May 9, 2015 by Rob Gardiner
Around three weeks ago, I gave a talk on my most recent cycling exploits, in aid of a local charity, GRIPPERS. After I had finished speaking, I was asked – by one of the still conscious members of the audience – whether I had plans to go cycling again. This question, and every permutation of it, has been asked countless times over the past few months. On this occasion, as I had many times before, I replied that I had no immediate plans to go cycling again.
However, just three days after that drowsy audience member asked this oft-repeated question, my answer suddenly changed. Andrew surprised with me the news that he was planning to quit the drudgery of Her Majesty’s Revenue and Customs for the bright lights and gleaming bureaucracy of the Civil Service. This swift career change left him with a few months of liberated unemployment. He was planning to go cycling in Africa: would I like to come?
Anyone who knows me, knows the answer to that question. A hectic few weeks later, a route has emerged, flights have been booked and notice has been given. On 2nd June, we leave England’s fledgling summer behind for the pleasant winter weather of Namibia. The mountains, deserts, plains and deltas of southern Africa await us, as well as a plethora of weird and wonderful wildlife. Or at least what is yet to have been butchered in the name of resurrecting ailing Chinese libidos.
Our route (see it here) will take us north east, towards the Indian Ocean. From Namibia, we hope to cross into Botswana, and then make our way through Zambia, Zimbabwe, Malawi and Tanzania. If all goes well, we will finish in early August, in Dar Es Salaam, Tanzania.
And to cap off this whirlwind foray into the Southern Hemisphere, a brief Tourient Express reunion is on the cards. Currently whiling away his days serving and consuming beer with characteristic aplomb, Josh has confessed a yearning to return to the saddle once again.

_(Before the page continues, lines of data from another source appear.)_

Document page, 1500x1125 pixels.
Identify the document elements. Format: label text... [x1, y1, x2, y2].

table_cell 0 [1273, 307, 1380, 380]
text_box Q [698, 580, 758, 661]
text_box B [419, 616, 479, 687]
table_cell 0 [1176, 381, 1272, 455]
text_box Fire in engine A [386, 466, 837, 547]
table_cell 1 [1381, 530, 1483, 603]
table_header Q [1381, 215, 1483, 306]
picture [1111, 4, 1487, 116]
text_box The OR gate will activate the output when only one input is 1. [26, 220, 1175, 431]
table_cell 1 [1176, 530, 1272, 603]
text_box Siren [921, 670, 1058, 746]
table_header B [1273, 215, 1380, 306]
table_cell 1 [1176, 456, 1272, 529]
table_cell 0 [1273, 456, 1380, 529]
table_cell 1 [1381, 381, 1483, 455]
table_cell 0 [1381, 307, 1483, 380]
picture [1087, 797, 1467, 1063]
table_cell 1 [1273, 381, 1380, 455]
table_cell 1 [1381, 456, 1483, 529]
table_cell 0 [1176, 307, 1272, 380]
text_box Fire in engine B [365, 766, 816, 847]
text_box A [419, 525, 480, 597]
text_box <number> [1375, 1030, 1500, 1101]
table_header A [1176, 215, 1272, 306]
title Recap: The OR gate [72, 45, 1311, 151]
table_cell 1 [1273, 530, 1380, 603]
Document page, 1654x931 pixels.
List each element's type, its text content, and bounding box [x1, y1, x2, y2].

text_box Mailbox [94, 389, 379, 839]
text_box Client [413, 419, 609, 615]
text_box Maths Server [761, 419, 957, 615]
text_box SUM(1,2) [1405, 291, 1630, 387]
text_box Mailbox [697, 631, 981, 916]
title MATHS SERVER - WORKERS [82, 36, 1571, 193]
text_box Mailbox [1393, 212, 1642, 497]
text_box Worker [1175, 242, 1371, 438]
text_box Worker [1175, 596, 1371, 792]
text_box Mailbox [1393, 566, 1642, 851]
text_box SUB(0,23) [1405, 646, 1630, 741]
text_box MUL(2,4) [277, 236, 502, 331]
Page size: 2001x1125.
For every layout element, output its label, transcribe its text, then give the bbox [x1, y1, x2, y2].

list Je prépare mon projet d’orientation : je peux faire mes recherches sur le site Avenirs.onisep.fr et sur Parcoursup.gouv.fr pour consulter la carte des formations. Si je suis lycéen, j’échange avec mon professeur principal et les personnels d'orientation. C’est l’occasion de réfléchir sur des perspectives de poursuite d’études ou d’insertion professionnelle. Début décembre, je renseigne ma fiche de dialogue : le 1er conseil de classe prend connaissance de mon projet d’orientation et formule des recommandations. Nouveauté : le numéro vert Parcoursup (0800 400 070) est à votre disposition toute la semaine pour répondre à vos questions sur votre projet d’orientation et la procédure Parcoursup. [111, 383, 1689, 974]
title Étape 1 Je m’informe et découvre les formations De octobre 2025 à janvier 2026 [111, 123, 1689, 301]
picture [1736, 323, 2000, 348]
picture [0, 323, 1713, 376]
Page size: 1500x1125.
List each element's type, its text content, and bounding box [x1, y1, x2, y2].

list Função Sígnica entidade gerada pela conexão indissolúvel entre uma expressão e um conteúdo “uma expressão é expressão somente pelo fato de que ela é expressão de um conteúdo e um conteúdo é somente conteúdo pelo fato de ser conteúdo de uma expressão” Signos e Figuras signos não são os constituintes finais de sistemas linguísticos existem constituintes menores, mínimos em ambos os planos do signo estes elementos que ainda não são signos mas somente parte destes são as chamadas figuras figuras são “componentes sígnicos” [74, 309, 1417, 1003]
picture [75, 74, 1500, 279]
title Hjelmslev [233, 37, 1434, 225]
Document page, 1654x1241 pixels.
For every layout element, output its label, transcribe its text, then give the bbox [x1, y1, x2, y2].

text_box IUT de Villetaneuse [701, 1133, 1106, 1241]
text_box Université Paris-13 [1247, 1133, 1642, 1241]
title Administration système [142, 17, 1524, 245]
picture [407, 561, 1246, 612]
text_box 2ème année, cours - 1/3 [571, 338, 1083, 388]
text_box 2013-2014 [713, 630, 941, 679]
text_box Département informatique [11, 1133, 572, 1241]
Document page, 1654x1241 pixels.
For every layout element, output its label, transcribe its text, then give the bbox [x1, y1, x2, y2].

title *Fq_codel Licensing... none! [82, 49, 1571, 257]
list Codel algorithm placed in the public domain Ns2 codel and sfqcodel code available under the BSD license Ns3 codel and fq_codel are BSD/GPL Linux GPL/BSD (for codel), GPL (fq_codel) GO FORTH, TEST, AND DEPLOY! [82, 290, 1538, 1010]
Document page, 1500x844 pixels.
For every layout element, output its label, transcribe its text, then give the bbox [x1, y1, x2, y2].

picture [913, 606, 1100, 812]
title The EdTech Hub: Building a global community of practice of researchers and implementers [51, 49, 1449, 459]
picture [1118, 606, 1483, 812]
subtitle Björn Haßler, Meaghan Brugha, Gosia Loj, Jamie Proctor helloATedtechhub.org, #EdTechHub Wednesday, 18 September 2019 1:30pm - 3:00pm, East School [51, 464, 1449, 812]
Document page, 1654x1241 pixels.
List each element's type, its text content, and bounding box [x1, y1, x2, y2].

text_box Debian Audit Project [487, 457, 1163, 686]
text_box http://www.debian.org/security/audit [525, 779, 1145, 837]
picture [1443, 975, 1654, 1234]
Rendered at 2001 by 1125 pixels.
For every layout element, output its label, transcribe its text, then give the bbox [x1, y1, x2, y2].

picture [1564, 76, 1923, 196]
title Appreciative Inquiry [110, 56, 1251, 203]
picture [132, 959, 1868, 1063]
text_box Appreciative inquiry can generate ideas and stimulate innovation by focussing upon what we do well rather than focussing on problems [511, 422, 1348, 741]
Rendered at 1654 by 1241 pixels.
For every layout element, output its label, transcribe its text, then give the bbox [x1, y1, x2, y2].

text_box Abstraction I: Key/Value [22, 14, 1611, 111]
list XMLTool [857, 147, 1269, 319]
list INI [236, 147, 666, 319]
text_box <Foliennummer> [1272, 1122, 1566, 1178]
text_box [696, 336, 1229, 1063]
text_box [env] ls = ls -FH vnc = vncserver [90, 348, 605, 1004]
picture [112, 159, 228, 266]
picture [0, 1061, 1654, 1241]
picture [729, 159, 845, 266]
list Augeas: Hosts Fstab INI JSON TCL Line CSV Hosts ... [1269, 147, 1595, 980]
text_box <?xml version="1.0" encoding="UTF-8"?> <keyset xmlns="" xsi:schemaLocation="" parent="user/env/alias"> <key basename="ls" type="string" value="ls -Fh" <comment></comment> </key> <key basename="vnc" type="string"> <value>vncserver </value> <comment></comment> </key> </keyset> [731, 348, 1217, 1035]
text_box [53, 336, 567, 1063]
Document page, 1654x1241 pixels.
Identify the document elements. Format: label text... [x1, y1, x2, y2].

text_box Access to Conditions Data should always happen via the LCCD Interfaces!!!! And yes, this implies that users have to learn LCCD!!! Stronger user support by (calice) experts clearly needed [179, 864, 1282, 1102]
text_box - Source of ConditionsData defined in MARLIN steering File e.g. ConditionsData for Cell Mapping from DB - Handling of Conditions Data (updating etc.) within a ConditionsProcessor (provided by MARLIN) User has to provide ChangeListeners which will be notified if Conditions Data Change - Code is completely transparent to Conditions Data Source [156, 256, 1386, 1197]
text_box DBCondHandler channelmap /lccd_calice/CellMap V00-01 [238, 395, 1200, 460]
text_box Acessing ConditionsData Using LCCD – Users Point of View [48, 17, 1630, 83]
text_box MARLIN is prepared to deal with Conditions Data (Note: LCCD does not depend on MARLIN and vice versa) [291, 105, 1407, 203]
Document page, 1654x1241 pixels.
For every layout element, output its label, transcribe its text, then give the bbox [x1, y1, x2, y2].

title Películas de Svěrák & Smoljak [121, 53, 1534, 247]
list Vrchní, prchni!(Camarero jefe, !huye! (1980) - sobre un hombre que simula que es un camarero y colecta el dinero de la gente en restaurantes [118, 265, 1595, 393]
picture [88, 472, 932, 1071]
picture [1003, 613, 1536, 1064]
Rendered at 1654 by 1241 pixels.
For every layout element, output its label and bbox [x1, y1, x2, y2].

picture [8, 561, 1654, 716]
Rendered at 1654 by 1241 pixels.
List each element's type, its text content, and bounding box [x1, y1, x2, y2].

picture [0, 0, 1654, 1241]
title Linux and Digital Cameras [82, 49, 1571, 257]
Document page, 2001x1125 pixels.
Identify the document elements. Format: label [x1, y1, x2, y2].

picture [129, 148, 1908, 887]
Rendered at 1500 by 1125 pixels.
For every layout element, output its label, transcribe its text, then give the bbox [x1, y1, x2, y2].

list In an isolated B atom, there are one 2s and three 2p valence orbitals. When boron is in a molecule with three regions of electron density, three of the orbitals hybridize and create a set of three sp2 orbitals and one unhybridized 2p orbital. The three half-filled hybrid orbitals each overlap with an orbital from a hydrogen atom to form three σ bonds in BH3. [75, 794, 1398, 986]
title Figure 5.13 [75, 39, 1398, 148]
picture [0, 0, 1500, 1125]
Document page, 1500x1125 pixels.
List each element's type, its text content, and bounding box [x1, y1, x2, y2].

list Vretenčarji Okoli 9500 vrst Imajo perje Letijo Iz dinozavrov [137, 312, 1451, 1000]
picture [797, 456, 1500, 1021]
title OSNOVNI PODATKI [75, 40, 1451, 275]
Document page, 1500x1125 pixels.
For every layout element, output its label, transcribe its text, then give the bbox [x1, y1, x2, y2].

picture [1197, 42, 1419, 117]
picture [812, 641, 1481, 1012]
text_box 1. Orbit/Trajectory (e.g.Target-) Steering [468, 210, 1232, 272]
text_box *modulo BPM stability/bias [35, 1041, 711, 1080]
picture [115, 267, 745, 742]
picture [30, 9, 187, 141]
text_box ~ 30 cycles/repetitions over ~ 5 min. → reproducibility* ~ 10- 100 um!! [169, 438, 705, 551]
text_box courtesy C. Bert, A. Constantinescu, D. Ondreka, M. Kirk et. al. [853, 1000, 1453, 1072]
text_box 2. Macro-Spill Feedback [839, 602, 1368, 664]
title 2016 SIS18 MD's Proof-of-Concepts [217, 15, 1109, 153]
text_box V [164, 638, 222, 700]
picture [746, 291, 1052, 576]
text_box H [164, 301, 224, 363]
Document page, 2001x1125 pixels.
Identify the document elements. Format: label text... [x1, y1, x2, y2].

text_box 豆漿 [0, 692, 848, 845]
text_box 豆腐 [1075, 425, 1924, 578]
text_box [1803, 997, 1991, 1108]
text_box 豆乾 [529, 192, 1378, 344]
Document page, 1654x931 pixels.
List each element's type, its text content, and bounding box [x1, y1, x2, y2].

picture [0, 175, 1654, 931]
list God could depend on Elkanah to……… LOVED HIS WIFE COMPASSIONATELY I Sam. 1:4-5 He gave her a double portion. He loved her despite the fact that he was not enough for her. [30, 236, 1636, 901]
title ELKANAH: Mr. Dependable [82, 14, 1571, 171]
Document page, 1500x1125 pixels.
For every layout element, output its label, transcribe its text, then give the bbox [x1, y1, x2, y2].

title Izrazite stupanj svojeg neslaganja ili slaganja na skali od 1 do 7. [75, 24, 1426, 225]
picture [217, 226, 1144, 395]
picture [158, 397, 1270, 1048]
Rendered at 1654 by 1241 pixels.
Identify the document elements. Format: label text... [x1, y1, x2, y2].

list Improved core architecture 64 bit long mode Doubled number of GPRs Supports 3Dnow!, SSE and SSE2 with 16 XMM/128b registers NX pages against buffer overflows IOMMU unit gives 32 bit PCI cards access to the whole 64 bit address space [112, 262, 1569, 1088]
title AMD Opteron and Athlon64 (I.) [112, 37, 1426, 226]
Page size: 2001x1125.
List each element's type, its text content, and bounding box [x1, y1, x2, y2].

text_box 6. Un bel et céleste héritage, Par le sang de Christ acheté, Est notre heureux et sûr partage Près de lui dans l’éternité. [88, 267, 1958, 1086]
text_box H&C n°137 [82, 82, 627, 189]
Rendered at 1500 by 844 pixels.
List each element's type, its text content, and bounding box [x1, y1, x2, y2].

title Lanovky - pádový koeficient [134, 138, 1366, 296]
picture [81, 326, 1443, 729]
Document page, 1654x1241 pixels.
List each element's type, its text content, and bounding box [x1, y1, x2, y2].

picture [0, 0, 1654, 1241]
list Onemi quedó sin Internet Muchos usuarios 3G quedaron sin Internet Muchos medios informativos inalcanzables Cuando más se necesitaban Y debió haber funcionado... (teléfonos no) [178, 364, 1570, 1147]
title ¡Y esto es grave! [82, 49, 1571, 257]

Unfortunately, full-time employment rather hinders his ability to flee the country on two wheels, but there are plans afoot for him to join Andrew and me for a short section through Zambia and Malawi.
Finally, many people have asked me how we will cope with the obvious danger of fearsome African beasts devouring us in our sleep. Well, this is something to be worried about, but the risk is now lower than ever. Whilst this is good news for cycle tourists such as ourselves, it is sadly indicative of the toll taken on African wildlife by decades of poaching.
Amidst the furore surrounding ebola, ethnic strife and Islamic terrorism, the monumental challenges facing Africa’s natural heritage have been sadly overshadowed. I was lucky enough to recently attend an event that focussed on sustainable wildlife tourism in Africa, hosted by the conservation charity Tusk, in partnership with Steppes Travel. This event highlighted not only on the challenges facing wildlife conservation in Africa, but also the important role of tourism in placing a value on Africa’s unique wildlife.
Therefore, if anyone would like to increase our chances of being eaten by lions, consider travelling to Africa because, to be honest, the odds are fairly heavily stacked in our favour at the moment. And for those worried about ebola, remember that avoiding eastern or southern Africa because of ebola, is akin to not visiting Stonehenge because of the crisis in Ukraine.
Last of all, on a more cheerful note, if anyone is interested in reading about something other than masochistic cycling expeditions, please check out my friend Charlotte’s blog, Southeastern Promises. A few days after I leave for Africa, she will be setting off, alone, to explore Southeast Asia, and she takes much better photos than I do.